Il a beau être entouré de robots musiciens, c'est plutôt un voyage dans le passé que nous propose Rotor Jambreks, avec sa nouvelle création : Rotorobots. Plus Retrogaming que I.A. Plus Planète Interdite que Blade Runner. Les musiciens robots sont en charge d'une partie de la section rythmique ainsi que d'une guitare supplémentaire. Le reste, (guitare, chant, grosse caisse et caisse claire) est joué par "L'humain", comme l'annoncent les machines en début de set. Plus qu'un concert, un concept!
Quelques nouveaux morceaux, bien ancrés Rock 90's, sont présentés ce soir, dont un somptueux Fire With Fire qui fleure bon le Soundgarden de Chris Cornell. Entre chaque titre joué, les robots interviennent maladroitement et amusent le public, comme lorsque la voix "GPS" remercie chaleureusement le public de - nom de la ville - ou lorsqu'elle est incapable de lire correctement When This Is Through, le prochain titre à jouer (comme quand mon GPS essaie de prononcer Penmarc'h ou Le Faou). Le set s'accélère un peu plus sur la fin avec notamment Boiling Point, Cut Loose et Under The Carpet. Riffs Blues/Rock, mélodies Pop, rythmiques Swing, Rotor Jambreks sait tout faire et le prouve encore une fois ce soir. On se quitte après les remerciements de rigueur : « Thank You - nom de la ville -». Épatant.

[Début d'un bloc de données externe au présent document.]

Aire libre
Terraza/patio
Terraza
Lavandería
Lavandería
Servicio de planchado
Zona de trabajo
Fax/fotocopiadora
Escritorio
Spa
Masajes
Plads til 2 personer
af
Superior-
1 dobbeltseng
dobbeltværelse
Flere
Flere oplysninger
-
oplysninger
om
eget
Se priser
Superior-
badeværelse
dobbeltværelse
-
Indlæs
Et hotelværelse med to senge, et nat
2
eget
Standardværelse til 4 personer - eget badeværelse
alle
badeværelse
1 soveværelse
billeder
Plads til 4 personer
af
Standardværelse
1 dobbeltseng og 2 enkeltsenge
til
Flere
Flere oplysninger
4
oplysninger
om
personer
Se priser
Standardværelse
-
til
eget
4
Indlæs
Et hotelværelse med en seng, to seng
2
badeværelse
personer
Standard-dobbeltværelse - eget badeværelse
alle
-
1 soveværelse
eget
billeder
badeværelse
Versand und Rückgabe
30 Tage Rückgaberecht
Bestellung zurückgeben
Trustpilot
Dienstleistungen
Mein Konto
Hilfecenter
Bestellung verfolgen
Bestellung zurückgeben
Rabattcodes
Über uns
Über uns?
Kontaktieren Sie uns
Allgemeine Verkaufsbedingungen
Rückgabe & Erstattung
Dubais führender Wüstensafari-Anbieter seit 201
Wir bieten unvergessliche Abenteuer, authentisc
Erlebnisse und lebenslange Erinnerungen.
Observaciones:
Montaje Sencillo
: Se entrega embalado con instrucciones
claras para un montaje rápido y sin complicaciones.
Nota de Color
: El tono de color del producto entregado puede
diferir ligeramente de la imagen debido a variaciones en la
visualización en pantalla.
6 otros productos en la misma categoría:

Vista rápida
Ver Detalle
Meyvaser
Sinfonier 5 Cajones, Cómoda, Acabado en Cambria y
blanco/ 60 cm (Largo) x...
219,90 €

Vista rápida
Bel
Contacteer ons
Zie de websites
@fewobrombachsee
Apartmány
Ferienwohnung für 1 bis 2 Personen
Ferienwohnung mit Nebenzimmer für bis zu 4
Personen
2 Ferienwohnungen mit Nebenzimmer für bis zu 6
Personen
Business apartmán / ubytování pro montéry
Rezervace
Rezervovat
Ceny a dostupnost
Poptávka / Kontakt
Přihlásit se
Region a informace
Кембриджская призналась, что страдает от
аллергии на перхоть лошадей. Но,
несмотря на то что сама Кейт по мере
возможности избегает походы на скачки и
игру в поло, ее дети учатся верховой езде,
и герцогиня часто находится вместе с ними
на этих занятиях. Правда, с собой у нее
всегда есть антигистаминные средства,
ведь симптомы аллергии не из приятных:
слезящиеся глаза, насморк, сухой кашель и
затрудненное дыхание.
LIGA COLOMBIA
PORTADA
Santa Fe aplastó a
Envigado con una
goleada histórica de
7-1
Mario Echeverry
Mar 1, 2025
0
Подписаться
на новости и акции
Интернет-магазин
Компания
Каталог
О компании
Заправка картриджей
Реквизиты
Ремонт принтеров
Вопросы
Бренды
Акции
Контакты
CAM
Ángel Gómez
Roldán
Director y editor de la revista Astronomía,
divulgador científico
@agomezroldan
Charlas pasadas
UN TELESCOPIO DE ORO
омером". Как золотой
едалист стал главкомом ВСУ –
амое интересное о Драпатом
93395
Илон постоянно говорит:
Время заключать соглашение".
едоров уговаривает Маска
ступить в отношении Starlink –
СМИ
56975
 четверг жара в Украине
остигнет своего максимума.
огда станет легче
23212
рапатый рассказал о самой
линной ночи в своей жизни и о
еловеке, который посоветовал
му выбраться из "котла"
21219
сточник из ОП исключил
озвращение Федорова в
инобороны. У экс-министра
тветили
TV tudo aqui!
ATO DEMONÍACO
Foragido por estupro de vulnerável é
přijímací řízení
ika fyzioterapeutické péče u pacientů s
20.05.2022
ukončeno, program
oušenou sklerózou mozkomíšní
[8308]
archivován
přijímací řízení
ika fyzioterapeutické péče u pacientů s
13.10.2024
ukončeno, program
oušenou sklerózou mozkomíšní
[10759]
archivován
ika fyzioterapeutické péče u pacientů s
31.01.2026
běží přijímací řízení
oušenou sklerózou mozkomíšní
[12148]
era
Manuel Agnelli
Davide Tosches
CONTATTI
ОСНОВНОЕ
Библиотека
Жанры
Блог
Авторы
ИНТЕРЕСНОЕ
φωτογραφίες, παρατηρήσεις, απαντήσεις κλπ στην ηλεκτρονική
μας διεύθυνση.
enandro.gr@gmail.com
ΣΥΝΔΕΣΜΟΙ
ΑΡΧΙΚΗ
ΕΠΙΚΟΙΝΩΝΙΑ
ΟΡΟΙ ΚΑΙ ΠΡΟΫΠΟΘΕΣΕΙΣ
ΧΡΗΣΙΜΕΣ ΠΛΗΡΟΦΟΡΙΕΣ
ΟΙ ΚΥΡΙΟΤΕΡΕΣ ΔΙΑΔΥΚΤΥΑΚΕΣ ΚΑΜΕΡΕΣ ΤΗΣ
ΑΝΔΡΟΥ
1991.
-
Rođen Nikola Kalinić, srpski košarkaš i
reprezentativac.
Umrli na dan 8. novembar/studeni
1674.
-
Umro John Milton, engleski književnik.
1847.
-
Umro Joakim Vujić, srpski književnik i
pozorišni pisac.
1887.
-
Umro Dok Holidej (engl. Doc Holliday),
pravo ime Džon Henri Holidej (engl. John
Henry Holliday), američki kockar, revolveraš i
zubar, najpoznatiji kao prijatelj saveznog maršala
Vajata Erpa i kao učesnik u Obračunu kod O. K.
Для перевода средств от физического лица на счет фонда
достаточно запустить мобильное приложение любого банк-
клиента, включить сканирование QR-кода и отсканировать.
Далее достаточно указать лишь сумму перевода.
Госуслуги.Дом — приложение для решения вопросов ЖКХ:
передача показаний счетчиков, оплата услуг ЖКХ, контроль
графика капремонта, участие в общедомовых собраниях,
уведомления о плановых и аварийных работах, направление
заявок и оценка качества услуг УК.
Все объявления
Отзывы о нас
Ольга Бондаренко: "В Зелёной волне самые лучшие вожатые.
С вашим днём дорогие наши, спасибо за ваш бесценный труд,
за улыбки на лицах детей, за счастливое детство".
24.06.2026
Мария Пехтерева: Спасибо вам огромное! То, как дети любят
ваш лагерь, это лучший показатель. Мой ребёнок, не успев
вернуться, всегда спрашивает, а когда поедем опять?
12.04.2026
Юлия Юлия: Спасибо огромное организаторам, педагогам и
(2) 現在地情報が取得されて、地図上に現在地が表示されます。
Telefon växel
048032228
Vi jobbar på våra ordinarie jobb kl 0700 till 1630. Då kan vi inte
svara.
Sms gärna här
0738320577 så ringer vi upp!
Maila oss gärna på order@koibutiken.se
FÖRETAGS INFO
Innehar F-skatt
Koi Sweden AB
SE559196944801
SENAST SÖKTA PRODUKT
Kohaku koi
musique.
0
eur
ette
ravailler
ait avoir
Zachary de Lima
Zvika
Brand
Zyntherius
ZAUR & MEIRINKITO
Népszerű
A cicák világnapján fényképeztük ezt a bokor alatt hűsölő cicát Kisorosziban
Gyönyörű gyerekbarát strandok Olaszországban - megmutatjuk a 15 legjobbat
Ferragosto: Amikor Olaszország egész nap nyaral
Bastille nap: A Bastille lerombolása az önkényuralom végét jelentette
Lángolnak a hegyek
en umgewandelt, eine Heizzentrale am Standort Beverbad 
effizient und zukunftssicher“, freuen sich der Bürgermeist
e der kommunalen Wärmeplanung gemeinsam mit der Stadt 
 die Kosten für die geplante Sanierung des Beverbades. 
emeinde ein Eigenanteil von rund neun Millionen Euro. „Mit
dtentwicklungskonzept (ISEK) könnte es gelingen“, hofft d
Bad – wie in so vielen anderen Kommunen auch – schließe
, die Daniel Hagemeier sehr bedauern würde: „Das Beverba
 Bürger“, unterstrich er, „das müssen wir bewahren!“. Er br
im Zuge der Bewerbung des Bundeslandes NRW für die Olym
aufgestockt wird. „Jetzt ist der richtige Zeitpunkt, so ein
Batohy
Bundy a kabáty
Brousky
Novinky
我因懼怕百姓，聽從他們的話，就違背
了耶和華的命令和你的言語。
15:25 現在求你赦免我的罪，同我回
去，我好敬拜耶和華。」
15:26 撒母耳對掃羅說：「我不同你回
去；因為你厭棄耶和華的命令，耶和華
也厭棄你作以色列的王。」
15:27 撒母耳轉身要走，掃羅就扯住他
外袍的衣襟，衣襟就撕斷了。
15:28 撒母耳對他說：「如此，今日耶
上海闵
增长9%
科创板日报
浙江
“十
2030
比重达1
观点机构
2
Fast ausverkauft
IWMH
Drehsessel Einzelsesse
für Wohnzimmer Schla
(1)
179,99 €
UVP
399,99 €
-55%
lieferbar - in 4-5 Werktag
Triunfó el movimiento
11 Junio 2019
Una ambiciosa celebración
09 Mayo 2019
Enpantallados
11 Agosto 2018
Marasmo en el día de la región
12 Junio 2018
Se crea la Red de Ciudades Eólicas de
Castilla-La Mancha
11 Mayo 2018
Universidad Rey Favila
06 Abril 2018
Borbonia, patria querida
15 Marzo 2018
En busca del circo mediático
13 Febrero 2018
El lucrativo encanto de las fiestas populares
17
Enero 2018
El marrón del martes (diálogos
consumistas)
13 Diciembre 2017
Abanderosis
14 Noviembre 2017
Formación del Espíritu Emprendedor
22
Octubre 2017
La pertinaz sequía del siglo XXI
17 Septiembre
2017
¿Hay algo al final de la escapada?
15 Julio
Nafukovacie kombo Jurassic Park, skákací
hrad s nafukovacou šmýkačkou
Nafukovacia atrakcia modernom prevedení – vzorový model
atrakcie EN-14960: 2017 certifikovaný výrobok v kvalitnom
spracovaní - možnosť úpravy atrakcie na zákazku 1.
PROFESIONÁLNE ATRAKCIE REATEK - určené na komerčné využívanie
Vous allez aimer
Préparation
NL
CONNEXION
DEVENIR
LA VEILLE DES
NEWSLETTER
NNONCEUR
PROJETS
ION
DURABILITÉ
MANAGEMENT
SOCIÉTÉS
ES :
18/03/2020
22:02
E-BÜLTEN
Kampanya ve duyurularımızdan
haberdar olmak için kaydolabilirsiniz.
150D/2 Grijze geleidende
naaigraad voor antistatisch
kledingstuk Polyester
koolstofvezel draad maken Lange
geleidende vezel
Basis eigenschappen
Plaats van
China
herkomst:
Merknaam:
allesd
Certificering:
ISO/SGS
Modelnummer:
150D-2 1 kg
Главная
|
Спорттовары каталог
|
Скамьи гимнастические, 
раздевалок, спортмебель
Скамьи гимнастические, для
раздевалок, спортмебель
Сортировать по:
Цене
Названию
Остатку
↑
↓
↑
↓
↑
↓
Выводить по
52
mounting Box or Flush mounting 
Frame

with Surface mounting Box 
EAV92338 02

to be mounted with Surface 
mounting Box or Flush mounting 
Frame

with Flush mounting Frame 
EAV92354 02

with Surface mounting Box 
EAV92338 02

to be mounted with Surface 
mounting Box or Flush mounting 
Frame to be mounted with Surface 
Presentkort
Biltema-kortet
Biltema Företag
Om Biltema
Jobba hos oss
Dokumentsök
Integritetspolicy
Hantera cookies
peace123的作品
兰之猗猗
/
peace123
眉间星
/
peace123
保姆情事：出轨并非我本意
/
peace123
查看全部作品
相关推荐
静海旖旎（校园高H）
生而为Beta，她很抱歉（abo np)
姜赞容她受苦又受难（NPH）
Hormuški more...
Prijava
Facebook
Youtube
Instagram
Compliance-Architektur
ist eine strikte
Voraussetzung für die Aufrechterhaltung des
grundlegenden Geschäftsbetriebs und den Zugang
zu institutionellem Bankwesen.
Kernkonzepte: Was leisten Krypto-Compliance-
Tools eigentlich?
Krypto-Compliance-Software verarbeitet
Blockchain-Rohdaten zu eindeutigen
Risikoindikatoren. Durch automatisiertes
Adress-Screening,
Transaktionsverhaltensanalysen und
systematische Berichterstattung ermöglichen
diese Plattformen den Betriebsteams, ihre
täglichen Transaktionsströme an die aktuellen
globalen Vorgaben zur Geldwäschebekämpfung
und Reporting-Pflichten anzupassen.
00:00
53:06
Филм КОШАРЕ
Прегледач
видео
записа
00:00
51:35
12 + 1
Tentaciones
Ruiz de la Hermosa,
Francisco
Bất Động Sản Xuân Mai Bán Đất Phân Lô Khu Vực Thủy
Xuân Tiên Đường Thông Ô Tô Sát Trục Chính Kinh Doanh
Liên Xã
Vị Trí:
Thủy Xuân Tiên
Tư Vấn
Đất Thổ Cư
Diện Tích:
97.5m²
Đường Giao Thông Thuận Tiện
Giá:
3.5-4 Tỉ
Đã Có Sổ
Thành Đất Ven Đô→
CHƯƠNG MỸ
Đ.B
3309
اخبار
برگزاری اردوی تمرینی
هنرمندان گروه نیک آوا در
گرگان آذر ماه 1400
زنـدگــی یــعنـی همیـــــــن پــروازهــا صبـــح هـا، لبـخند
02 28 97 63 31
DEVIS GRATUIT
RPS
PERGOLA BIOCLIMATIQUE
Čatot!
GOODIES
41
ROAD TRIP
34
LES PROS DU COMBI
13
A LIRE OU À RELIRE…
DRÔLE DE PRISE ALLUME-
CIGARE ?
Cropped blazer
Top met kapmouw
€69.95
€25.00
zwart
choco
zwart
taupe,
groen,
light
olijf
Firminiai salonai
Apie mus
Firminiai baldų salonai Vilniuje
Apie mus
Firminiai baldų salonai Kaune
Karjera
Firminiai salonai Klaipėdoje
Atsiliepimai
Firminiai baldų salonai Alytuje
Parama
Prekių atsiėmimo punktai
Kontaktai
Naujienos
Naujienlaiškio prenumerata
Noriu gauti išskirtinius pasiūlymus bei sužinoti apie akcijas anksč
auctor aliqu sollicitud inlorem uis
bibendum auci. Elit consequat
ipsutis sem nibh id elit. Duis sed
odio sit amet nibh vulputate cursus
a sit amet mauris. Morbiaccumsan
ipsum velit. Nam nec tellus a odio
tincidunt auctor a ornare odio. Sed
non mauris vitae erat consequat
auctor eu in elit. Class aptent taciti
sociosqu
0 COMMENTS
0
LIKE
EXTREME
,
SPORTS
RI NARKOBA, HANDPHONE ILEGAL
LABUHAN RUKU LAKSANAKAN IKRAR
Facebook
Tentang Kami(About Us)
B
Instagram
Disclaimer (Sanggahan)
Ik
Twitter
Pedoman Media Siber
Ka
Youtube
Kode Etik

J'avais en tête le magistral concert de Bror Gunnar Jansson aux Vieilles Charrues en 2019. Ce jour-là, j'avais pris une belle claque, et sans sommation. En configuration 360° et ras-du-sol, le suédois avait littéralement retourné le chapiteau Gwernig, laissant à toutes celles et ceux qui étaient présents, le sentiment d'avoir assisté à l'un des grands moments de l'édition. Je retrouve chez lui quelque chose que j'aime beaucoup : l'authenticité de CW. Stoneking et la noirceur de Timber Timbre. Il me tardait de le revoir. L'entrée en scène est précédée d'une bande son très lugubre (morceau de piano dont j'ignore l'auteur). Un fond sonore de circonstance quand on connait les textes macabres que chante Bror Gunnar Jansson. Il chante les meurtres sordides, les féminicides, les crimes atroces. Sa musique prend sa source essentiellement dans le blues. Le blues poisseux, le blues aux mains sales. La musique parfaite pour la lecture du Dalhia Noir ou d'American Psycho. Le groupe s'installe et débute avec Body In A Bag. Le ton est donné.
Premier gros frisson sur God Have Mercy, superbe prière hurlée, qui fait planer d'un coup le fantôme de Robert Johnson au dessus de nos têtes. Le rythme s'accélère sur There's A Killer On The Loose, où Bror Gunnar Jansson pose ses premiers solos pendant que Stefan Bellnäs (basse) et Emanuel Svensson (batterie) maintiennent un tempo très tendu. Nul besoin d'inventer des histoires à faire peur, la réalité est suffisamment terrifiante. C'est ce que raconte Machine ou comment, en 2017, Peter Madsen a assassiné la journaliste Kim Wall venue faire un reportage à bord de son sous-marin. Dans Breathe, son dernier titre sorti cet été, Bror Gunnar Jansson évoque les derniers instant de Georges Floyd, victime des violences de la police américaine. Mention spéciale au superbe Det Stora Oväsendet (le grand tumulte en Suédois), morceau instrumental de plus de 10 minutes, où 9 notes résonnent en répétition, tel un carillon funèbre.